Rebeldía y juventud. First Lady of the Revolution (2016), de Andrea Kalin

Mercedes Orden 7 - Agosto - 2017 Textos - Foco: MARFICI 2017 - Festival Internacional de Cine Independiente de Mar del Plata.

 

Alguna vez Groucho Marx dijo que detrás de un gran hombre hay una gran mujer. En este caso, la frase podría completarse diciendo: ...y tras ella, una revolución. El documental dirigido por Andrea Kalin aborda una gran cantidad de material de archivo para interrogarse acerca de la figura de Henrietta Boggs Long, nacida en 1918, en Alabama (Estados Unidos) y que terminó siendo Primera Dama en Costa Rica.
Criada bajo la religión presbiteriana, Henrietta recuerda frente a cámara sus épocas de juventud escapándose de misa para ir a fumar y tomar Coca-Cola en la esquina. Una rebeldía que la atrapaba desde siempre y que la podría haber convertido quizás en la primera líder punk si no fuera porque tenía un nulo talento musical, a diferencia de sus hermanos. Igualmente, la joven buscó la forma de quebrar los esquemas de la sociedad a la que pertenecía y de este modo llegó a Costa Rica, dejando atrás a la ciudad de Birmingham donde había crecido y donde el racismo y conservadurismo eran un leit-motiv al que aún le faltaban varias décadas para chocarse con Martin Luther King.


Luego de diez días de viaje e impulsada por la curiosidad ante lo exótico, Henrietta llegó hasta el puerto "Limón", en esa tierra que era conocida como una primavera eterna, pero lejos de eso, con lo que se chocó fue con perros muertos de hambre, personas descalzas y un calor insoportable. Una vez allí se dirigió hacia la casa de sus tíos, lugar en donde inesperadamente conoció a un hombre de baja estatura, con una Harley-Davidson y que poco tiempo más tarde se convertiría en su marido.
Cargando con la idea de desafío como motor de vida, la mujer eligió como pareja a un sujeto que le confesó que con él nada sería fácil pero que le aseguraba que no se aburriría. Ese hombre que la cautivó por sus ojos color azul eléctrico era José "Don Pepe" Figueres quien a modo de luna de miel la llevó a su finca llamada La lucha sin fin,  lugar donde tiempo más tarde se encubaría la revolución costarricense. 
Antes de que eso suceda, la pareja tuvo que pasar por varios desafíos: Don Pepe fue encarcelado tras en pleno discurso radiofónico y luego ella se exilió con él en México. Fue allí donde se empezó a pensar una alternativa para su país, de hecho fue Henrietta quien ideó el modo para hacer llegar las armas necesarias a Costa Rica a fin de lograr un levantamiento. Una vez de nuevo en su tierra –ya con dos hijos a cuestas y un mar de personas que esperaban la vuelta del hombre ahora devenido en líder- La lucha fue el escenario donde centenares de jóvenes se entrenaron como soldados y de donde la familia de Don Pepe tuvo que marcharse por seguridad, antes de que la revolución estalle el 12 de marzo de 1948.
Pronto Henrietta vio cómo el lugar de su familia quedaba relegado ante los ojos de su marido, obsesionado con un poder que llegó tan lejos que la convirtió a ella en Primera Dama, cuando Figueres quedó al mando de la Junta Fundadora. Fue en ese momento en que la mujer propuso nuevas aperturas democráticas como, por ejemplo, el voto femenino, pero fue también el punto cúlmine en que decidió separarse y volver a Estados Unidos junto a Muni y Jose Martí -sus hijos.
First lady of the revolution festeja los noventa y cinco años de Henrietta junto a su familia -ubicada en distintos puntos del mundo pero conectados gracias a Skype- mientras mira para atrás y recuerda a esa joven valiente y enamorada que supo ser pero donde aún hoy hay algo que se mantiene y es esa curiosidad que la incentiva a seguir conociendo más acerca del mundo.

Datos para revisar:
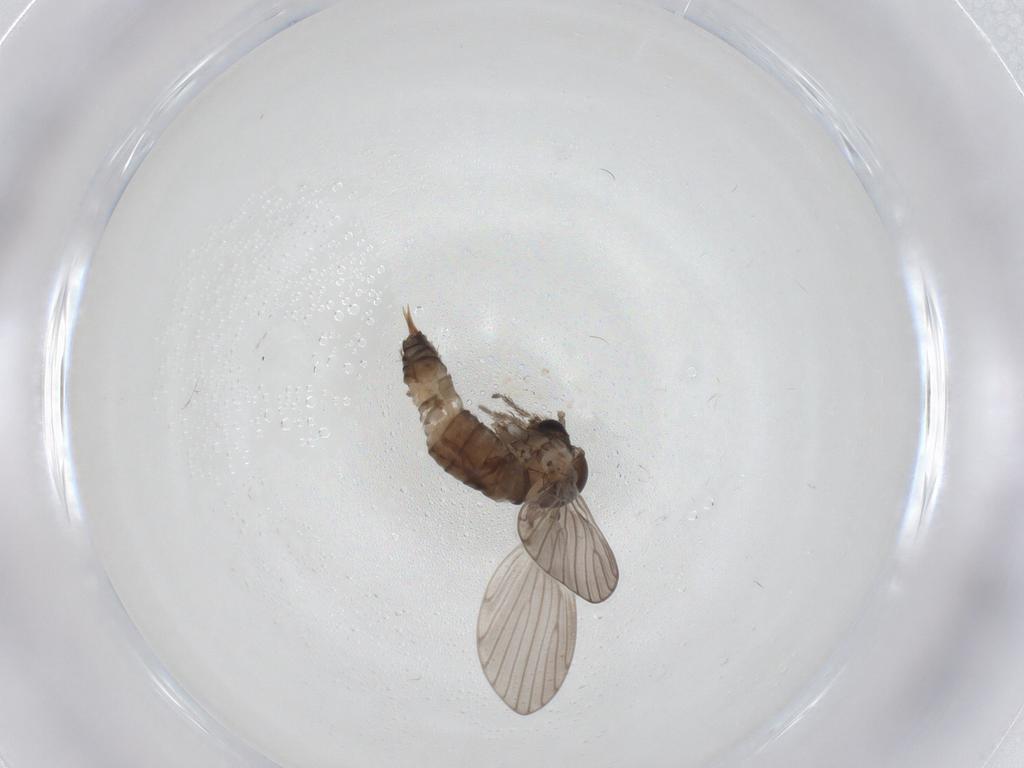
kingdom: Animalia
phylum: Arthropoda
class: Insecta
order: Diptera
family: Psychodidae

Objetivo de la tarea:
Según el fragmento de la página, ¿en qué fecha estalló la revolución en Costa Rica?

Respuesta:
El 12 de marzo de 1948.